Doce columnas
sostienen a la Iglesia
Santa: son los doce Apóstoles; como los doce hijos
de Jacob, como las doce tribus de Israel, como las doce fuentes de agua que
encontraron en Elim los hijos de Israel, como las doce piedras que puso Elías
en el altar del sacrificio, como las doce puertas de la Jerusalén celestial.

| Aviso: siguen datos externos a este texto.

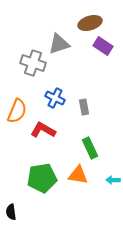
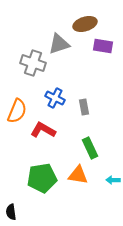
brown ellipse: moved 5 px left, 1 px down
purple rectangle: rotated 24 degrees counterclockwise
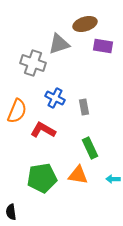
cyan arrow: moved 1 px up
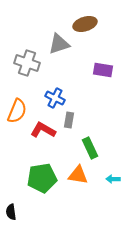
purple rectangle: moved 24 px down
gray cross: moved 6 px left
gray rectangle: moved 15 px left, 13 px down; rotated 21 degrees clockwise
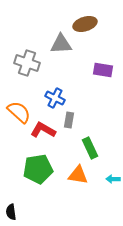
gray triangle: moved 2 px right; rotated 15 degrees clockwise
orange semicircle: moved 2 px right, 1 px down; rotated 70 degrees counterclockwise
green pentagon: moved 4 px left, 9 px up
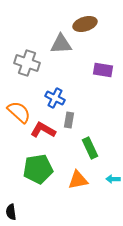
orange triangle: moved 5 px down; rotated 20 degrees counterclockwise
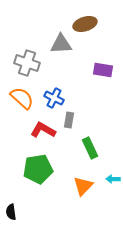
blue cross: moved 1 px left
orange semicircle: moved 3 px right, 14 px up
orange triangle: moved 5 px right, 6 px down; rotated 35 degrees counterclockwise
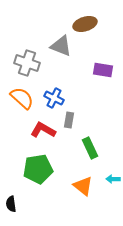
gray triangle: moved 2 px down; rotated 25 degrees clockwise
orange triangle: rotated 35 degrees counterclockwise
black semicircle: moved 8 px up
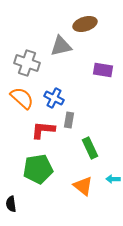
gray triangle: rotated 35 degrees counterclockwise
red L-shape: rotated 25 degrees counterclockwise
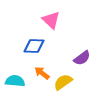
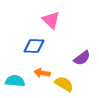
orange arrow: rotated 28 degrees counterclockwise
yellow semicircle: moved 1 px right, 2 px down; rotated 66 degrees clockwise
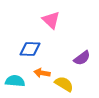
blue diamond: moved 4 px left, 3 px down
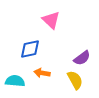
blue diamond: rotated 15 degrees counterclockwise
yellow semicircle: moved 11 px right, 4 px up; rotated 30 degrees clockwise
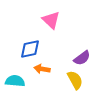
orange arrow: moved 4 px up
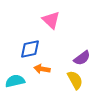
cyan semicircle: rotated 18 degrees counterclockwise
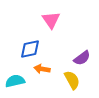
pink triangle: rotated 12 degrees clockwise
yellow semicircle: moved 3 px left
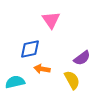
cyan semicircle: moved 1 px down
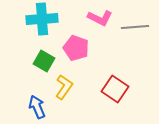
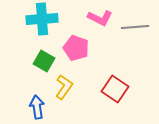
blue arrow: rotated 15 degrees clockwise
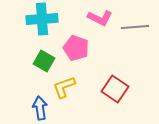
yellow L-shape: rotated 145 degrees counterclockwise
blue arrow: moved 3 px right, 1 px down
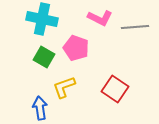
cyan cross: rotated 16 degrees clockwise
green square: moved 4 px up
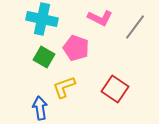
gray line: rotated 48 degrees counterclockwise
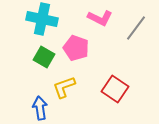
gray line: moved 1 px right, 1 px down
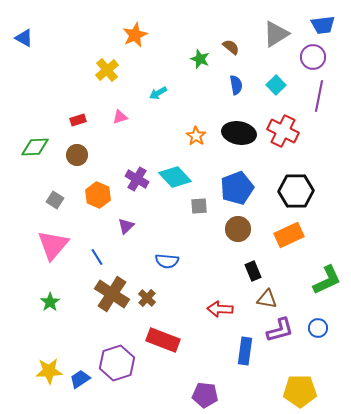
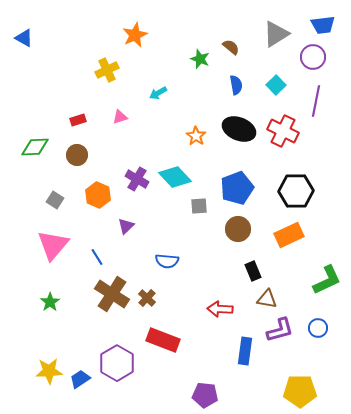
yellow cross at (107, 70): rotated 15 degrees clockwise
purple line at (319, 96): moved 3 px left, 5 px down
black ellipse at (239, 133): moved 4 px up; rotated 12 degrees clockwise
purple hexagon at (117, 363): rotated 12 degrees counterclockwise
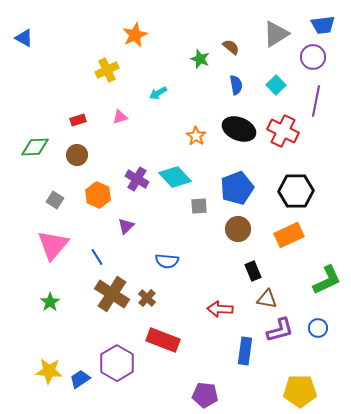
yellow star at (49, 371): rotated 8 degrees clockwise
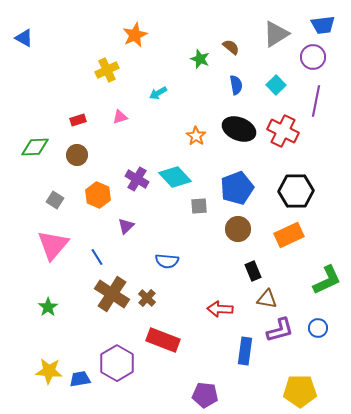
green star at (50, 302): moved 2 px left, 5 px down
blue trapezoid at (80, 379): rotated 25 degrees clockwise
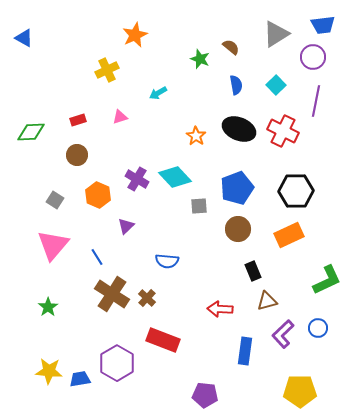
green diamond at (35, 147): moved 4 px left, 15 px up
brown triangle at (267, 299): moved 2 px down; rotated 25 degrees counterclockwise
purple L-shape at (280, 330): moved 3 px right, 4 px down; rotated 152 degrees clockwise
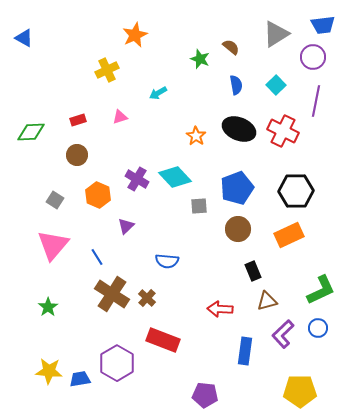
green L-shape at (327, 280): moved 6 px left, 10 px down
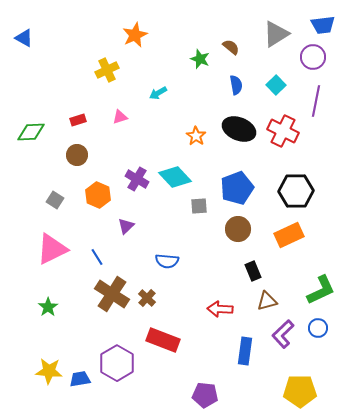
pink triangle at (53, 245): moved 1 px left, 4 px down; rotated 24 degrees clockwise
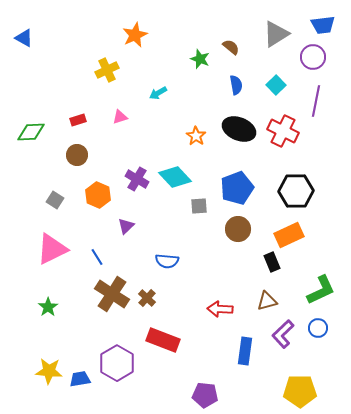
black rectangle at (253, 271): moved 19 px right, 9 px up
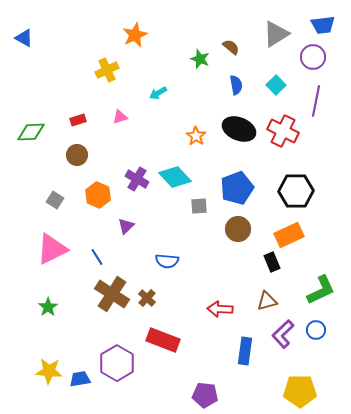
blue circle at (318, 328): moved 2 px left, 2 px down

La Iglesia está bien cimentada. No es una organización
democrática; su doctrina no se acuerda por referéndum ni cambia según sople el
viento de las ideologías.
“Yo
estaré con vosotros todos los días hasta el final de los tiempos”, prometió
Jesús a sus apóstoles, y ellos, conscientes de que su misión superaba los
límites de su propia existencia, transmitieron a otros hombres la plenitud del
sacerdocio y de su misión.
Creo
en los obispos. No en cada uno de ellos, como si gozaran del carisma de la
infalibilidad, sino en el Colegio episcopal que, por institución divina y
en comunión con Pedro, pastorea a la
Iglesia como los primeros doce.
Venero
a mi obispo y rezo todos los días por él, sea quien sea: cuando lo escucho,
sé que escucho a Cristo; si lo despreciara, despreciaría a Cristo y al
Padre, que lo envió.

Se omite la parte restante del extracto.